Required work: Take up the passage on lognormal distributions and stock price moves after its final sentence and continue writing it.

START Provided text

I must at this point make an aside regarding lognormal distributions. My geologic background as an undergraduate emphasized sedimentology. One tool used to study sediments such as a sandy soil is to shake a sample through a stack of sieves and make a frequency distribution of the result, by weight. The sieves are carefully crafted to separate particles, at each step, that are 1.414 (i.e., √2) smaller in diameter. The frequency distribution so produced is a lognormal analysis. A frequency plot for a well-developed sediment from a single source will look like a normal curve, except that the x-axis is the logarithm of particle diameter. Over the years I found that many natural phenomena that have a wide range are lognormally distributed. We can check for lognormality by charting on log-probability coordinates.

I decided to see if the distribution of stock price daily moves might be related to a lognormal distribution. I squared the ATT data; thus all the results are positive, no longer both up and down. This is a CDF of the result, with the vertical axis logarithmic.

If the data closely followed the black dashed line, they would be lognormally distributed. The data charted at 1E-08 were actually zero, but that cannot be shown on a log-probability chart. What is the big dip leading up to them? This is a consequence of the size of a penny! I call it the "penny effect". During part of the interval stocks were traded only in increments of 1/16 of a dollar, then in increments of certain fractions of a penny, and since then in whole cents.

If the stock is trading for $10, and the next day the closing price is $10.01, the difference between the two is 0.1%, or 0.001 (10.01/10.00 - 1). Squaring this produces 0.000001. When the adjusted closing price is closer to $5, as it was in the early 1980's, a penny difference is 0.002, which squares to 0.000004. This, and a psychological effect that many people avoid prices so close to a prior day's price all led to the drop-off seen here. Since this is a pretty good fit to lognormality, other than the "penny effect", I call the distribution of stock price moves "Square Root of Lognormal."

Let's look at the squared Cauchy data. It is a continuous distribution with no pennies to worry about, so there is no drop-off. But the data are not lognormal either. The black dashed line is lognormal. The tails of this distribution are fatter than the tails of a lognormal distribution, much fatter. From experience I can tell you, that's pretty hard to do!

END Provided text
START Given information

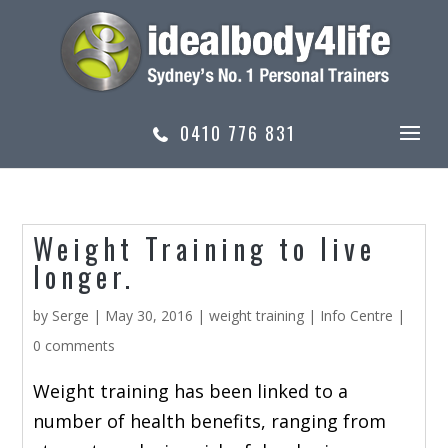
0410 776 831
Weight Training to live
longer.
by
Serge
|
May 30, 2016
|
weight training
|
Info Centre
|
0 comments
Weight training has been linked to a
number of health benefits, ranging from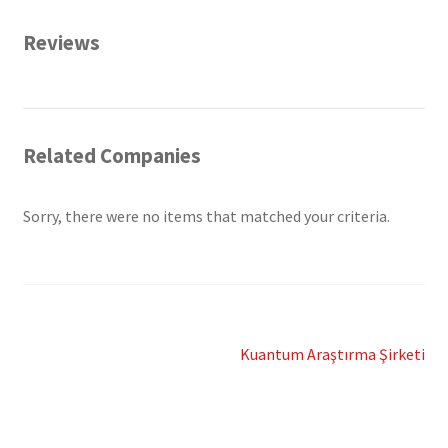
Reviews
Related Companies
Sorry, there were no items that matched your criteria.
Post
Next
Kuantum Araştırma Şirketi
post:
navigation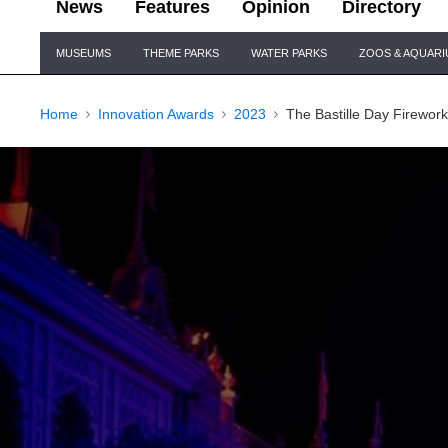
News
Features
Opinion
Directory
Site
MUSEUMS
THEME PARKS
WATER PARKS
ZOOS & AQUAR
Navigation
Home
Innovation Awards
2023
The Bastille Day Firewor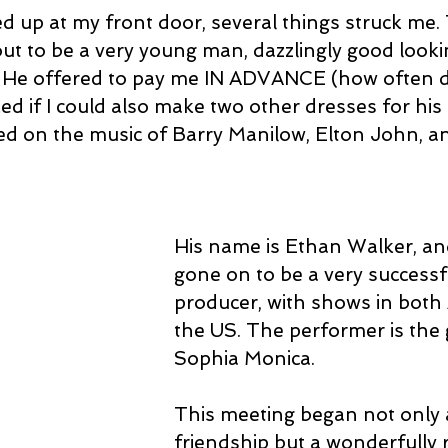
up at my front door, several things struck me.
ut to be a very young man, dazzlingly good lookin
. He offered to pay me IN ADVANCE (how often d
d if I could also make two other dresses for his
d on the music of Barry Manilow, Elton John, and
His name is Ethan Walker, an
gone on to be a very successfu
producer, with shows in both 
the US. The performer is the
Sophia Monica.
This meeting began not only a
friendship but a wonderfully 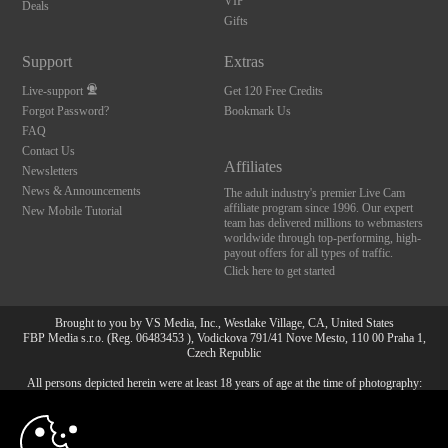
VIP
Deals
Gifts
Support
Extras
Live-support
Get 120 Free Credits
Forgot Password?
Bookmark Us
FAQ
Contact Us
Affiliates
Newsletters
News & Announcements
The adult industry's premier Live Cam
affiliate program since 1996. Our expert
New Mobile Tutorial
team has delivered millions to webmasters
worldwide through top-performing, high-
payout offers for all types of traffic.
Click here to get started
Brought to you by VS Media, Inc., Westlake Village, CA, United States
FBP Media s.r.o. (Reg. 06483453 ), Vodickova 791/41 Nove Mesto, 110 00 Praha 1,
Czech Republic
All persons depicted herein were at least 18 years of age at the time of photography:
10:00
18 U.S.C. 2257 Försäkran om överensstämmelse med
dokumentationskrav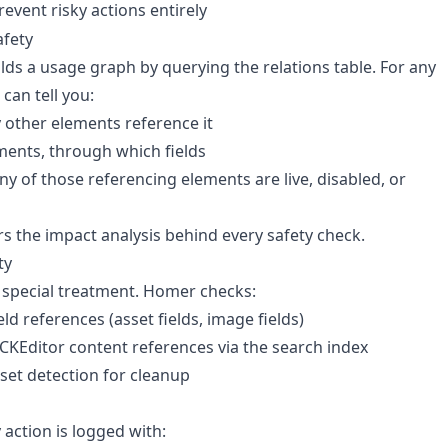
revent risky actions entirely
afety
ds a usage graph by querying the relations table. For any
 can tell you:
other elements reference it
ents, through which fields
y of those referencing elements are live, disabled, or
s the impact analysis behind every safety check.
ty
 special treatment. Homer checks:
eld references (asset fields, image fields)
/ CKEditor content references via the search index
et detection for cleanup
 action is logged with: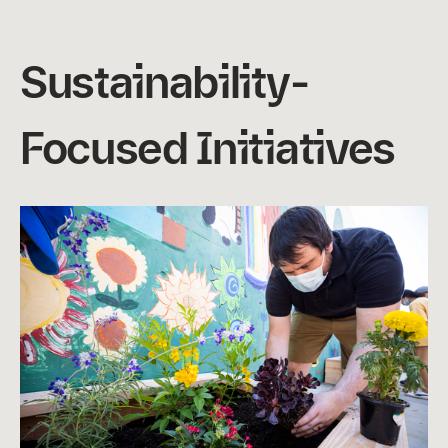
Sustainability-
Focused Initiatives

END Given information

Expected output:
It so happens that this distribution is ill-behaved no matter how you transform it. In terms only a statistician could love, the Cauchy distribution has no "moments". That means that trying to measure anything other than its average value is meaningless. You can calculate a standard deviation for it, for example, but it has no meaning.

How does this relate to black swans? In stock market terms, if the daily moves were truly distributed according to Cauchy statistics, huge moves would be even more common than they are. However, the Square Root of Lognormal function that daily prices do seem to follow is not nearly so extreme, but it does have many more large moves, up or down, than a normal model would lead someone to believe. The standard deviation of the ATT data is about 1.5%. That means that, as seen in the chart above titled "Daily Change, all", none of the daily price moves should have been outside the bounds of [-4%, +4%]. However, on 250 occasions, a daily move was outside this range. That's only 2.7% of all the data. However, 250 times in 37 years means that six or seven times yearly, ATT's stock price moved by more than a normal model would predict is even possible during a run of nearly 9,200 market days.

Conclusion? To better predict the range of variation for a particular stock, list the daily moves over a period of a few years, square them, and plot as a CDF. From this you can determine a log-standard deviation, and its square root will yield a much better parameter of variation for the stock's behavior.

This last chart is a frequency diagram of the squared data for ATT, and the horizontal axis is logarithmic. The blip at the left is the "penny effect". Other than that, and a bit of skew, it looks a lot like a normal distribution; the choice of axis shows its affinity to a lognormal distribution.

Whether this will lead to a more robust way to set an investment strategy is anyone's guess!